### YOUR GOAL:
For the listing below, show each line that includes the string "event".

___ GIVEN RECORDS ___

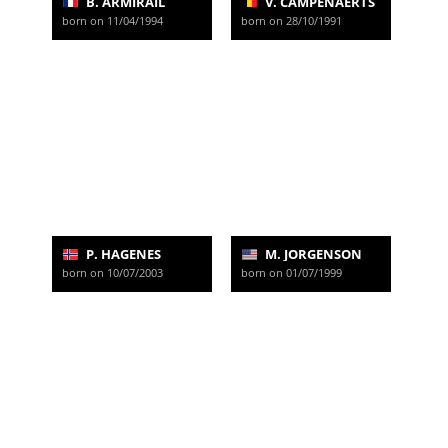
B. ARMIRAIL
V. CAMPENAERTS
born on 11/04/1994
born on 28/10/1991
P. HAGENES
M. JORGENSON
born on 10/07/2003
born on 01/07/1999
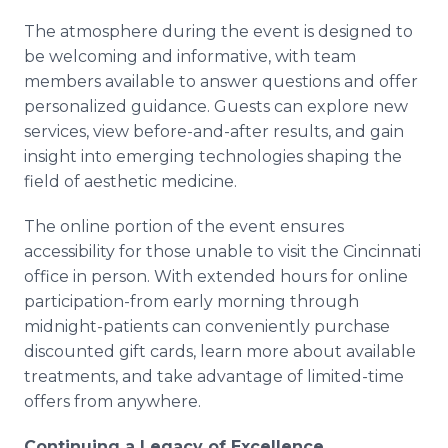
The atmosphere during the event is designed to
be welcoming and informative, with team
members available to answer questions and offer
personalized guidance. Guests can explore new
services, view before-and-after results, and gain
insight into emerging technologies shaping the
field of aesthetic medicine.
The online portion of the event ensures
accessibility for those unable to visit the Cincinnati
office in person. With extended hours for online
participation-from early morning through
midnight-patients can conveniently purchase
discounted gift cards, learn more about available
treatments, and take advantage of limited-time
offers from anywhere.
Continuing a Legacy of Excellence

___
___ GIVEN RECORDS ___

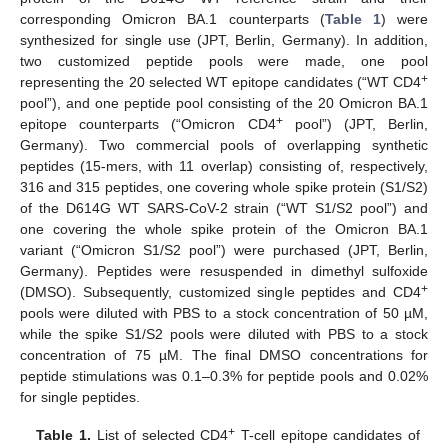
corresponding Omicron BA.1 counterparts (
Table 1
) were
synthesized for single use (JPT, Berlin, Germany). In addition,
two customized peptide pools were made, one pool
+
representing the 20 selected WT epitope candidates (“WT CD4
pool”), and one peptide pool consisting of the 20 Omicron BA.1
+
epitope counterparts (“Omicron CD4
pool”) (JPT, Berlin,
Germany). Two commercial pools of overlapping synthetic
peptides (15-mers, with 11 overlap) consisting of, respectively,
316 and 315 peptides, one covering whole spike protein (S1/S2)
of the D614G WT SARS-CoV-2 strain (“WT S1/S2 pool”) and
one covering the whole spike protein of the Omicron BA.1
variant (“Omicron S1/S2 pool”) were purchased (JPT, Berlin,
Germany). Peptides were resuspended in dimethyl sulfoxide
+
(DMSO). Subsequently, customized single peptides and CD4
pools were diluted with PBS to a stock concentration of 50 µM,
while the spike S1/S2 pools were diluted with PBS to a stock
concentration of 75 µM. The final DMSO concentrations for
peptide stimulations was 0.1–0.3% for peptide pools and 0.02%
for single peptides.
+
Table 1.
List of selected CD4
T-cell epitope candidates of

___
___ GIVEN RECORDS ___

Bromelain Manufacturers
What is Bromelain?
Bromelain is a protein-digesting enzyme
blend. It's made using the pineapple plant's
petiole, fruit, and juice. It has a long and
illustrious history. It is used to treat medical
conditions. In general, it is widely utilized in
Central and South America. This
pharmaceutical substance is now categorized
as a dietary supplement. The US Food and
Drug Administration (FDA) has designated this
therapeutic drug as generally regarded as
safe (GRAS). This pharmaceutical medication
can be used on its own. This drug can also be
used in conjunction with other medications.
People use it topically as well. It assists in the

___

### TASK OUTPUT:
The atmosphere during the event is designed to
The online portion of the event ensures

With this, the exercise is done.